By declaring one subroutine within the scope of another

    #!/my/path/to/perl
    foo();

    sub foo
    {
        my $a;
        Thread->new(\&bar)->join;
        $a++;
        print $a;

        sub bar { $$a++ }
    }

Output: 2


Example 11: 

Using closures

    #!/my/path/to/perl
    my $foo = foo_generator(1);
    $foo->();
    Thread->new($foo);

    sub foo_generator 
    { 
        my $a = shift; 
        sub { print $a++ } 
    }

Output: 12


=head2 Open code can only be executed by a thread that compiles it

Threads execute BLOCKs

    new Thread \&foo
    new Thread sub { ... }
    async          { ... }

This means that code that is not contained in a BLOCK can only be
executed by a thread that compiles it.


Example 12

    #!/my/path/to/perl
    Thread->new(\&foo)->join;
    Thread->new(\&foo)->join;
    print $a;
    
    sub foo { require Bar; }

    # Bar.pm
    $a++;

Output: 1. C<require> won't compile the same file twice, so the
increment only executes in the first spawned thread.


Example 13

    #!/my/path/to/perl
    Thread->new(\&foo)->join;
    Thread->new(\&foo)->join;
    print $a;
    
    sub foo { do 'Bar.pm'; }

    # Bar.pm
    $a++;

Output: 2. C<do> will compile the same file repeatedly, so the
increment executes in both spawned threads.


Example 14

    #!/my/path/to/perl
    Thread->new(\&foo)->join;
    Thread->new(\&foo)->join;
    
    sub foo { do 'Bar.pm'; }

    # Bar.pm
    my $a = 1;
    print $a++;

Output: 11. The C<my> creates a new file-scoped lexical each time it
executes.


Example 15

    #!/my/path/to/perl
    $a++; 
    async { do $0 } if $a < 2;
    print $a;

Output: 12 or 21. Evil, but straightforward. The main thread and the
spawned thread both compile and execute the program.


=head2 Atomic data access

The language guarantees atomic access to data values. Access to a data value
means a fetch or a store.

Example 16

    #!/my/path/to/perl
    $a = 'abcd';
    async { $a = 'wxyz' }
    print $a;

Output: `abcd' or `wxyz'. Without atomic data access, the C<print>
statement might fetch C<$a> while the C<async> block is storing it.
This could produce output like `wxcd', or crash the interpreter.

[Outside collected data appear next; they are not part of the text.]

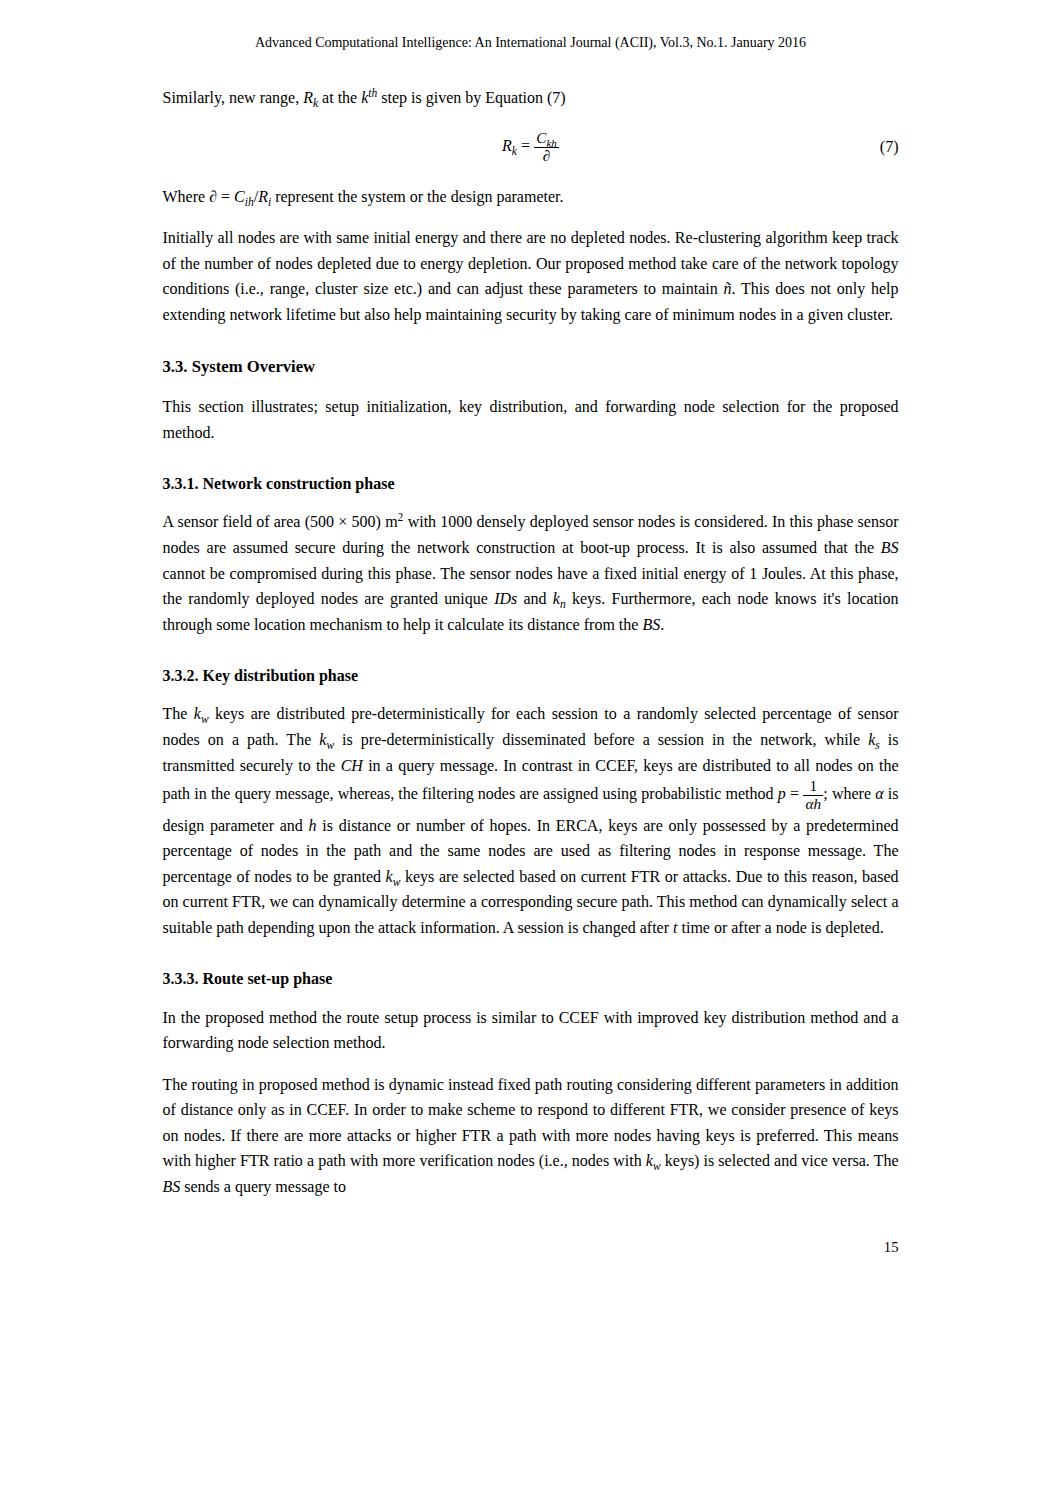Advanced Computational Intelligence: An International Journal (ACII), Vol.3, No.1. January 2016
Similarly, new range, Rk at the kth step is given by Equation (7)
Rk = Ckh∂ (7)
Where ∂ = Cih/Ri represent the system or the design parameter.
Initially all nodes are with same initial energy and there are no depleted nodes. Re-clustering algorithm keep track of the number of nodes depleted due to energy depletion. Our proposed method take care of the network topology conditions (i.e., range, cluster size etc.) and can adjust these parameters to maintain ñ. This does not only help extending network lifetime but also help maintaining security by taking care of minimum nodes in a given cluster.
3.3. System Overview
This section illustrates; setup initialization, key distribution, and forwarding node selection for the proposed method.
3.3.1. Network construction phase
A sensor field of area (500 × 500) m2 with 1000 densely deployed sensor nodes is considered. In this phase sensor nodes are assumed secure during the network construction at boot-up process. It is also assumed that the BS cannot be compromised during this phase. The sensor nodes have a fixed initial energy of 1 Joules. At this phase, the randomly deployed nodes are granted unique IDs and kn keys. Furthermore, each node knows it's location through some location mechanism to help it calculate its distance from the BS.
3.3.2. Key distribution phase
The kw keys are distributed pre-deterministically for each session to a randomly selected percentage of sensor nodes on a path. The kw is pre-deterministically disseminated before a session in the network, while ks is transmitted securely to the CH in a query message. In contrast in CCEF, keys are distributed to all nodes on the path in the query message, whereas, the filtering nodes are assigned using probabilistic method p = 1 αh; where α is design parameter and h is distance or number of hopes. In ERCA, keys are only possessed by a predetermined percentage of nodes in the path and the same nodes are used as filtering nodes in response message. The percentage of nodes to be granted kw keys are selected based on current FTR or attacks. Due to this reason, based on current FTR, we can dynamically determine a corresponding secure path. This method can dynamically select a suitable path depending upon the attack information. A session is changed after t time or after a node is depleted.
3.3.3. Route set-up phase
In the proposed method the route setup process is similar to CCEF with improved key distribution method and a forwarding node selection method.
The routing in proposed method is dynamic instead fixed path routing considering different parameters in addition of distance only as in CCEF. In order to make scheme to respond to different FTR, we consider presence of keys on nodes. If there are more attacks or higher FTR a path with more nodes having keys is preferred. This means with higher FTR ratio a path with more verification nodes (i.e., nodes with kw keys) is selected and vice versa. The BS sends a query message to
15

Any serialization beyond atomic data access is the responsibility of
the user.

Example 17

    #!/my/path/to/perl
    $a = 0;
    $thread = new Thread \&foo;
    $a++;
    $thread->join;
    print $a;

    sub foo { $a++ }


Output: 1 or 2. The output is 1 if the increment operations interleave
like this

    Main thread         Spawned thread
    fetch a
                        fetch a
    add 1
                        add 1
    store a
                        store a


=head1 IMPLEMENTATION

Perl6 could have either cooperative threads or preemptive threads.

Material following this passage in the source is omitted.